Tissue damage and inflammatory responses due to TV infections are thought to facilitate HIV entry and, in TV-HIV dually infected patients, to stimulate HIV production.1 Additionally, TV can also internalise human viruses through endocytosis.11 Viruses carried by TV could contribute to their transmission to a new host, as viruses internalised by TV were shown to be infectious for human cells for 2–6 days. The viruses are either released upon parasite death or secreted from TV-loaded viruses through the recycling route of the endocytic pathway.11 However, there is no evidence that any human virus can replicate in TV. Hence, as suggested for Mycoplasma, TV could be a Trojan horse for HIV and possibly other viruses.

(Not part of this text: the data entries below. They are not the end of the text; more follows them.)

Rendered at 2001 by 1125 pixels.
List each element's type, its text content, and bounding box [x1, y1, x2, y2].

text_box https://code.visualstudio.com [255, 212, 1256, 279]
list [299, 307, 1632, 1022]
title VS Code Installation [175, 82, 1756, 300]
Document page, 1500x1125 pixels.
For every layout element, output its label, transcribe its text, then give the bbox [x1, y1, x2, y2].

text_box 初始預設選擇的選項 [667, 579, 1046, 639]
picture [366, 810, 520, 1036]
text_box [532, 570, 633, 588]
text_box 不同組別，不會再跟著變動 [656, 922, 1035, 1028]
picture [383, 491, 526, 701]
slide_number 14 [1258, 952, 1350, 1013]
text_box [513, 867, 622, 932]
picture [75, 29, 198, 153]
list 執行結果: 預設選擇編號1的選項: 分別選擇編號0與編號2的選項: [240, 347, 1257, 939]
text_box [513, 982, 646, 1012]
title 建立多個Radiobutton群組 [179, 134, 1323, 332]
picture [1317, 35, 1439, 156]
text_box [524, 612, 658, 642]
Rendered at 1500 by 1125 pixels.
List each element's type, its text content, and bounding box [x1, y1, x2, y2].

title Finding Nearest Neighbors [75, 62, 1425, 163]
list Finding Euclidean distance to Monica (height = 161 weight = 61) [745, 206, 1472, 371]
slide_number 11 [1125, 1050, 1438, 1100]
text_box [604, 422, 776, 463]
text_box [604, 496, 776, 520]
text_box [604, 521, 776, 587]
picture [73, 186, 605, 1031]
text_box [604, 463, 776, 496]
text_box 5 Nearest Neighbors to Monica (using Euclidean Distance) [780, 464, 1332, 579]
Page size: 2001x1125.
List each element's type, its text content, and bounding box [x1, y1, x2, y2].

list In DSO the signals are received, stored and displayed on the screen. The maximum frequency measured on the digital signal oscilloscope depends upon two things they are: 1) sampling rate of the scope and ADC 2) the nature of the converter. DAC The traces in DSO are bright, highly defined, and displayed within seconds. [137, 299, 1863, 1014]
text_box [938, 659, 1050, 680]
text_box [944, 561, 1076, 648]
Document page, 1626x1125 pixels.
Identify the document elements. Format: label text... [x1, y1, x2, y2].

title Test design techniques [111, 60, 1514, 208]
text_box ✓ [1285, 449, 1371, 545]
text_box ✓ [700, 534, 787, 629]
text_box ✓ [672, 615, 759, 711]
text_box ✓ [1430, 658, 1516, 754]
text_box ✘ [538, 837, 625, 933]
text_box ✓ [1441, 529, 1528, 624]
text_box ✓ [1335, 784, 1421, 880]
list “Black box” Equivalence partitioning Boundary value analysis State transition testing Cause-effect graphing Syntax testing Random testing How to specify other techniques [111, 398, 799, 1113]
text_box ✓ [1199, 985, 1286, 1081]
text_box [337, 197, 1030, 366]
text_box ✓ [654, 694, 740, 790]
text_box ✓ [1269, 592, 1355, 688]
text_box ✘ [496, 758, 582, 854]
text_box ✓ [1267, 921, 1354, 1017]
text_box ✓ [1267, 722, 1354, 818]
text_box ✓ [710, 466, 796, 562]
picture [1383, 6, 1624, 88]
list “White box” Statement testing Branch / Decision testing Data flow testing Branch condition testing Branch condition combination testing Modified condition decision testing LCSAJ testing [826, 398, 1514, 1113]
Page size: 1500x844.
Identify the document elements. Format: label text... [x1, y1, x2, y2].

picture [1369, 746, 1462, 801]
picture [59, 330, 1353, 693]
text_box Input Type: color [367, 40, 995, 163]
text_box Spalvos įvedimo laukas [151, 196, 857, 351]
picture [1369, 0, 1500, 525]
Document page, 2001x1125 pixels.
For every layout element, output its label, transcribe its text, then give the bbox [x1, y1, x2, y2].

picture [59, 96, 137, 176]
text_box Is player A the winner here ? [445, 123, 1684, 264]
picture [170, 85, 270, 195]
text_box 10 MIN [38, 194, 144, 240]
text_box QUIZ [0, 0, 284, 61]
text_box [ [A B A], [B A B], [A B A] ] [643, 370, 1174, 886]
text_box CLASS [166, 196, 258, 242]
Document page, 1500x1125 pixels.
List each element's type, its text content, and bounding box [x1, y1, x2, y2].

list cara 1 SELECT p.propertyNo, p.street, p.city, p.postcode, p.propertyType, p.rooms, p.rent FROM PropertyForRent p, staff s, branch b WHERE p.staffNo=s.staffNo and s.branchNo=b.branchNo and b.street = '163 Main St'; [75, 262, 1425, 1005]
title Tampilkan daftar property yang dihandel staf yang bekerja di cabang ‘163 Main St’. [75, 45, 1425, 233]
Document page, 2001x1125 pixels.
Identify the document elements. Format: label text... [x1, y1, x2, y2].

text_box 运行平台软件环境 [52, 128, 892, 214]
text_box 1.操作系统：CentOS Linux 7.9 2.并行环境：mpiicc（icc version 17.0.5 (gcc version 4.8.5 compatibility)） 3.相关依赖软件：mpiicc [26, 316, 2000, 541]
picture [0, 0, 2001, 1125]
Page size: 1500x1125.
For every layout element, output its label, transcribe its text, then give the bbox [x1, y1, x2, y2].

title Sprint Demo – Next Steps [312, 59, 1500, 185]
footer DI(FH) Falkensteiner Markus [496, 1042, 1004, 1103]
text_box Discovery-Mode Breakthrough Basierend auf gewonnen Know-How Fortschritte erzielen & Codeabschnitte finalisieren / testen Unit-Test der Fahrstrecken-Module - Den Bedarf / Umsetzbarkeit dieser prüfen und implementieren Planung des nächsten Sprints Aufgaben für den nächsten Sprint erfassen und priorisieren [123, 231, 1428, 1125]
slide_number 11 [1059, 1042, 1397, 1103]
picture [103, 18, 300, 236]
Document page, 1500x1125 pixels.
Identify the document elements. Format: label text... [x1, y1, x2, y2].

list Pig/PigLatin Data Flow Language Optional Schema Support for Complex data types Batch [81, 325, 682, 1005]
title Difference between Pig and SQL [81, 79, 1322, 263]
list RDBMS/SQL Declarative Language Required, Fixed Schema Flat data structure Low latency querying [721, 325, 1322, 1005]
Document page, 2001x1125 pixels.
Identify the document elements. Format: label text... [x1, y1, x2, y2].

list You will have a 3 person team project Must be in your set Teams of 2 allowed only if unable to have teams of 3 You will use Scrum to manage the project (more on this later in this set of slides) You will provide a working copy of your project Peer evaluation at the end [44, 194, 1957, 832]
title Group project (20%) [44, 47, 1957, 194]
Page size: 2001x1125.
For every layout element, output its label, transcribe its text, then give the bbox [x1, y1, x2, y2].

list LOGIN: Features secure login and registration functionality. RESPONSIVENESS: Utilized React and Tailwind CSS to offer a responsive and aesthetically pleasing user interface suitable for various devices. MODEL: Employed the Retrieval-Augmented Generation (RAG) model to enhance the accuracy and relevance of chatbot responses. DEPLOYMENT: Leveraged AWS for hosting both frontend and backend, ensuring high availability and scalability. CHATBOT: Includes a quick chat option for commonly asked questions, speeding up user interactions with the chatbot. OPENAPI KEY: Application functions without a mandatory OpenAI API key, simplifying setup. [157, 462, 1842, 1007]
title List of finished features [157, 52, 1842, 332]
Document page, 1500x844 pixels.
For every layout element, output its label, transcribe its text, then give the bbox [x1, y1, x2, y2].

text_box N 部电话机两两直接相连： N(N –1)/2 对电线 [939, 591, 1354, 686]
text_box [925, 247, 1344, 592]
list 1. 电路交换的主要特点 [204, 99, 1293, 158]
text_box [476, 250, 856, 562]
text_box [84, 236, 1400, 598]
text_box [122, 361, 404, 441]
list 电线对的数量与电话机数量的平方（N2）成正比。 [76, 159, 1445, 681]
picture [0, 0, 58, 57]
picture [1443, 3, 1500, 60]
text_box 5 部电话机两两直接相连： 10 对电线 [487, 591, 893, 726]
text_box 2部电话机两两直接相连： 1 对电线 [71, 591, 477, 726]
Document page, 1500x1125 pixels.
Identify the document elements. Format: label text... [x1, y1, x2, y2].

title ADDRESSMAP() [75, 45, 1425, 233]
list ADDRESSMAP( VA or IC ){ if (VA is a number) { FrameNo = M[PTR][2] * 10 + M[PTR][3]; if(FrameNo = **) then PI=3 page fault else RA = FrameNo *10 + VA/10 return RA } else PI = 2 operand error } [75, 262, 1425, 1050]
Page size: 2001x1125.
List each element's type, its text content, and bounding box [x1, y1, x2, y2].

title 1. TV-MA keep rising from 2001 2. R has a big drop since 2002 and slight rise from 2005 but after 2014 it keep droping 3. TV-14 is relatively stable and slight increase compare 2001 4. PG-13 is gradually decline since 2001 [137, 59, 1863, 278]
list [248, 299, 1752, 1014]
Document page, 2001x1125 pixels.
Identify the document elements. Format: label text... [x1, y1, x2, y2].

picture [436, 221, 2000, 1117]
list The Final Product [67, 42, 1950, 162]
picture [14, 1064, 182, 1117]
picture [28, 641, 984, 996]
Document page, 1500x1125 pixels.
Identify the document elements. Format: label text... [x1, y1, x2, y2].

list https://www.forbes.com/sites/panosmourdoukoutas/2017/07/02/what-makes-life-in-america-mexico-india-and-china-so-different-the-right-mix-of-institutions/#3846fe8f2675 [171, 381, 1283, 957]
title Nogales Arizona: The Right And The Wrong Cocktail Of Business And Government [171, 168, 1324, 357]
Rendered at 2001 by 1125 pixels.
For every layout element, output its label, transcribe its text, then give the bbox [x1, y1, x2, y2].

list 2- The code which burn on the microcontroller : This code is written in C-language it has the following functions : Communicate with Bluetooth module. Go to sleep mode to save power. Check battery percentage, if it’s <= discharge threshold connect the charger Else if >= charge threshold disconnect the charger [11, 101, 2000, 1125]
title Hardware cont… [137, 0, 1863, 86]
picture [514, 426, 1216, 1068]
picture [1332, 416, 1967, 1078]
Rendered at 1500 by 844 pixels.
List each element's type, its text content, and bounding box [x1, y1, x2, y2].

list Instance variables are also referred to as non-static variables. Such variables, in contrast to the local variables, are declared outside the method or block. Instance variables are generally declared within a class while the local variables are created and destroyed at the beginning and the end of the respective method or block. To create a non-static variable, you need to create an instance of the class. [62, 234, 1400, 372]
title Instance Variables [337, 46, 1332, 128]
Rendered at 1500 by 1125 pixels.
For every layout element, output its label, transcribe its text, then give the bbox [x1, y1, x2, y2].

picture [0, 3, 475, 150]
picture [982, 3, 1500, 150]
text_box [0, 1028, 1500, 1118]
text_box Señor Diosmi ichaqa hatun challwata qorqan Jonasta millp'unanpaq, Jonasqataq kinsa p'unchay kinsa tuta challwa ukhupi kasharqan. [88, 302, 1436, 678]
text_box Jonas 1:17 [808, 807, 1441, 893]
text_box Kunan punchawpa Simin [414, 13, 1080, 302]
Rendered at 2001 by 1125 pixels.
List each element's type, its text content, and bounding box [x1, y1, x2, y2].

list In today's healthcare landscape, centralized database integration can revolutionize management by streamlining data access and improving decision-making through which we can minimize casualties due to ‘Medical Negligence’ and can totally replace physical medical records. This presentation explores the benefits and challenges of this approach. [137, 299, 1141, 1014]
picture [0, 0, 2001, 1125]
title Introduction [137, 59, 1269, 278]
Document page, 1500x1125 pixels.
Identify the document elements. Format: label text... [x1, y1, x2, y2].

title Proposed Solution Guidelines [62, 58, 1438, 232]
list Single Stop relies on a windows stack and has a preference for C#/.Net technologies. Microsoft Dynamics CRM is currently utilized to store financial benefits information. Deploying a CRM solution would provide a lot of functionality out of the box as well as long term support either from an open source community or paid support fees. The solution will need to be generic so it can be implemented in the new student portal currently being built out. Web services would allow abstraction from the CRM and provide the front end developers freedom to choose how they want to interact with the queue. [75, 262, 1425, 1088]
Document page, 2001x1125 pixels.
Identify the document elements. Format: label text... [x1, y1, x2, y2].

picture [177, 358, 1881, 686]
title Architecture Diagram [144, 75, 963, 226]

These different considerations clearly illustrate the importance of studying a pathogen in the broader context of human–microbes interactions (figure 2).7

Figure 2

Interactions between Trichomonas vaginalis (TV), viruses, microbiota and the human host and their impact on human health. The diagram illustrates a TV-infected pregnant woman and her partner in the global context of human–microbe interactions.7 TV infections can affect the health status of both the adults and the embryo (eg, preterm birth and HIV transmission in utero).1 3 Rather then single/linear human–pathogen interactions, it is the complex network of interactions between viruses-bacteria-eukaryotes and the human host that should be considered when investigating disease conditions.7

TV viruses

Adding to its capacity to physically interact with human viruses and facilitate HIV transmission through damaging mucosal surfaces, TV can be infected with four dsRNA viruses (TVV) members of the Totiviridae, thought to be transmitted mainly vertically.29 Various data suggest, collectively, that TVV modulate the parasite virulence by influencing TV gene expression; however, additional studies are required to firmly establish this fascinating possibility.29 Two recent developments are of particular interest in relation to a potential role of TVV in TV pathobiology. A study investigating TV genetic diversity and population structure identified two major genotypes for the parasite (TV1 and TV2) with distinct properties.20 TV1 isolates are more sensitive to metronidazole, and are also significantly more likely to be infected with TVV than TV2, in a ratio ∼3:1.20 In another study investigating the potential role of TVV in modulating the human innate immune system, it was established that TVV are sensed by the human toll-like receptor 3 (TLR3), and that this induces an innate response, including proinflammatory cascades, previously implicated in preterm birth and HIV-1 susceptibility.30 These new aspects of TV pathobiology should be taken into account in future research on TV pathobiology, and influence, for example, how clinical samples are processed for research and, possibly, diagnostics. For instance, to allow quantification of TVV, processing of both total DNA (to investigate TV, bacteria, etc…) and RNA will be required.

Conclusion

The aim of this short overview on TV virulence factors was to illustrate specific aspects of the intricate and complex interactions taking place between the parasite and its host. The complex interplay between the human urogenital tracts, TV and other human pathogens, human microbiota and TVV emphasise the importance of integrating the broadest possible spectrum of human–microbes interactions when studying human–TV interactions. The challenge will be to be able to take into consideration these dynamic host–microbes interactions to guide future research projects on TV molecular cell biology, immunology and epidemiology to eventually produce more refined and effective treatment protocols for STIs. The paper by Fiori et al,31 further illustrates the synergistic interactions between TV and Mycoplasma.

The pathobiology of Trichomonas vaginalis (TV) is multifaceted involving direct and indirect interactions with host tissue, bacteria, human viruses and Trichomonas viruses.

The genome sequence data of TV is being exploited to facilitate the study of the molecular basis of the parasite pathobiology.

The immune response to TV is still poorly understood. and it will be essential to study its variations to rationalise the outcome of host–parasite interactions.